- Vanda Research: Retail traders return with an average flow of $1.36 billion a day over past week
- Tesla rallies for an 11th straight session
- Fed rate hike odds for Wednesday’s meeting stand at 30.1% slightly higher from yesterday and roughly 7 points higher than a week ago.
After a tough grind to bull-market territory, US stocks are incrementally edging higher on some corporate news and after a soft Canadian jobs report helped push global bond yields lower. With the S&P 500 entering bull market territory yesterday, many traders will closely watch to see if prices can stay bullish with this weekend close.

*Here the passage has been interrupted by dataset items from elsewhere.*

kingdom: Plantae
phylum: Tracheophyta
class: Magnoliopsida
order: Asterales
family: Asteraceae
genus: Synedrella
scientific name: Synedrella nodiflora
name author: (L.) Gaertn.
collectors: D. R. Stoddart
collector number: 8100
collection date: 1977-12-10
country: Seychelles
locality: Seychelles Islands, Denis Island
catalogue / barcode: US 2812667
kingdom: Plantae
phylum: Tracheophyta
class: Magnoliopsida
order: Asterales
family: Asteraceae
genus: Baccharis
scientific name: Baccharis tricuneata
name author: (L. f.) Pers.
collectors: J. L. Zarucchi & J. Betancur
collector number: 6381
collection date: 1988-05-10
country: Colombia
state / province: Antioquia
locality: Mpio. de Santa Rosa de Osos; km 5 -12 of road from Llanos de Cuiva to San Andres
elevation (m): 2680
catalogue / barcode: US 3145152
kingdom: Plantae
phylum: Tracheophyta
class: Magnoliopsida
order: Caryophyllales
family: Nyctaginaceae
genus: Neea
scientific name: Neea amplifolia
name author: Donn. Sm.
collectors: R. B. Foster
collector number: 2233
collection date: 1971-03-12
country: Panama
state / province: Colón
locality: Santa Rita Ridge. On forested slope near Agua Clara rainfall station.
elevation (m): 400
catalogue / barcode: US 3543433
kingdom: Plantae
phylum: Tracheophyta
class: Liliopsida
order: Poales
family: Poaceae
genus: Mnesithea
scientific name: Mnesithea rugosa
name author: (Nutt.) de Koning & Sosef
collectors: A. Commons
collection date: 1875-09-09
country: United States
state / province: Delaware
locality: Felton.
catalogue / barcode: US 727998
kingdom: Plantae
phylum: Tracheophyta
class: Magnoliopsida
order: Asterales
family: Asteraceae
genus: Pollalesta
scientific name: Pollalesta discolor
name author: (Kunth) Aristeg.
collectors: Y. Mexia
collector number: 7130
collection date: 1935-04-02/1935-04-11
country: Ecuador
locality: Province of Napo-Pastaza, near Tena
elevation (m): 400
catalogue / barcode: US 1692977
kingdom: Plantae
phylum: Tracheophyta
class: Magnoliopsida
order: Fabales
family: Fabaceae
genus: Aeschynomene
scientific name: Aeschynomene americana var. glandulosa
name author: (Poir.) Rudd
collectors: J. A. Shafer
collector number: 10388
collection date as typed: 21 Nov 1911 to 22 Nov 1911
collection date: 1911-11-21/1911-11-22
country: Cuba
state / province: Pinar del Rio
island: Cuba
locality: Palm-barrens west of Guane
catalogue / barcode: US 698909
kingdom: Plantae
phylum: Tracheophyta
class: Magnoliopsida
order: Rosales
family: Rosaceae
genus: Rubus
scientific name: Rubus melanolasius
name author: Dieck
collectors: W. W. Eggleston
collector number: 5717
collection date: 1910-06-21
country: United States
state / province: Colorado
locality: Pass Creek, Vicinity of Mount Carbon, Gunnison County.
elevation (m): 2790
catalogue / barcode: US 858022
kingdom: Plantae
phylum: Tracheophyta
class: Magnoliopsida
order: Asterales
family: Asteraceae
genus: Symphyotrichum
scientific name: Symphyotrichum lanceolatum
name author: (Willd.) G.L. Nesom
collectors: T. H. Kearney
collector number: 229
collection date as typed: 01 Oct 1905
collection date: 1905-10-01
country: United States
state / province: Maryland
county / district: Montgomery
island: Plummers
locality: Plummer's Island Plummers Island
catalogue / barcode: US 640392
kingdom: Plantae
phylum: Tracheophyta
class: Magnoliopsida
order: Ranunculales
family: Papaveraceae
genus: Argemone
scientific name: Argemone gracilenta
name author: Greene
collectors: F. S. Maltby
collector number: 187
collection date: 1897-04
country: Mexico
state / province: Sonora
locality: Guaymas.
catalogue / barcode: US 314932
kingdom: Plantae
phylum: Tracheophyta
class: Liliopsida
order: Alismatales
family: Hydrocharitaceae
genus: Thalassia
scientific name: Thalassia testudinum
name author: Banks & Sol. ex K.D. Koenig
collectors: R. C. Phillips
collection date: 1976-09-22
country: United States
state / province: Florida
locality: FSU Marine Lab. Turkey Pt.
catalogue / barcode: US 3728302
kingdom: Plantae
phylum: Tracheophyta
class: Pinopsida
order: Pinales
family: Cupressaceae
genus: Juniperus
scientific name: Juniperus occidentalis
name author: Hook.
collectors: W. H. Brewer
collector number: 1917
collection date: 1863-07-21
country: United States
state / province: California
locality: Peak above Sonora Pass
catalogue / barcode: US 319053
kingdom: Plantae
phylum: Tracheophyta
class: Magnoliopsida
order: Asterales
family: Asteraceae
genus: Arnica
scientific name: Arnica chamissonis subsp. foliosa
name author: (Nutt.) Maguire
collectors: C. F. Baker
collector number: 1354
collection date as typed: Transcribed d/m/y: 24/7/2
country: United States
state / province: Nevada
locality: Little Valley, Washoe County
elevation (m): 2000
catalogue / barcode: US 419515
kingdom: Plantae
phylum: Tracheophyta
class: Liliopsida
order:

It is hard to have a nice rally in the Nasdaq without some good news for one of the mega-cap tech giants. Tesla has done it again, this time it partnered with GM, joining Ford in using their charging network. You have the three EV giants in the US using the EV leader’s North American charging network and technologies. For now, Tesla share prices can’t stop rallying despite hitting some extreme overbought levels. It is good to be the EV king, and right now it doesn’t seem anyone is close to making a run at them.
Canada
Following Wednesday’s surprise BOC rate hike, the Canadian employment report showed the end of a job growth streak that was in place since last fall. Employment fell 17,000 and the unemployment rate rose to 5.2% as growth moderates. After such a long winning streak of job growth, this weak reading could be a sign that the BOC’s tightening cycle is starting to slow the economy. It is one soft report, but that didn’t stop it from moving Canadian yields lower. Rate hike odds for the BOC to raise rates at the July 12th meeting fell from 69.5% to 61.3% following the end of the eight-month streak of job gains.
The Canadian dollar initially tumbled nearly 40 pips to the dollar, but has recovered the majority of the initial losses. This one report of softness in the economy won’t quite yet derail the BOC’s hawkish stance.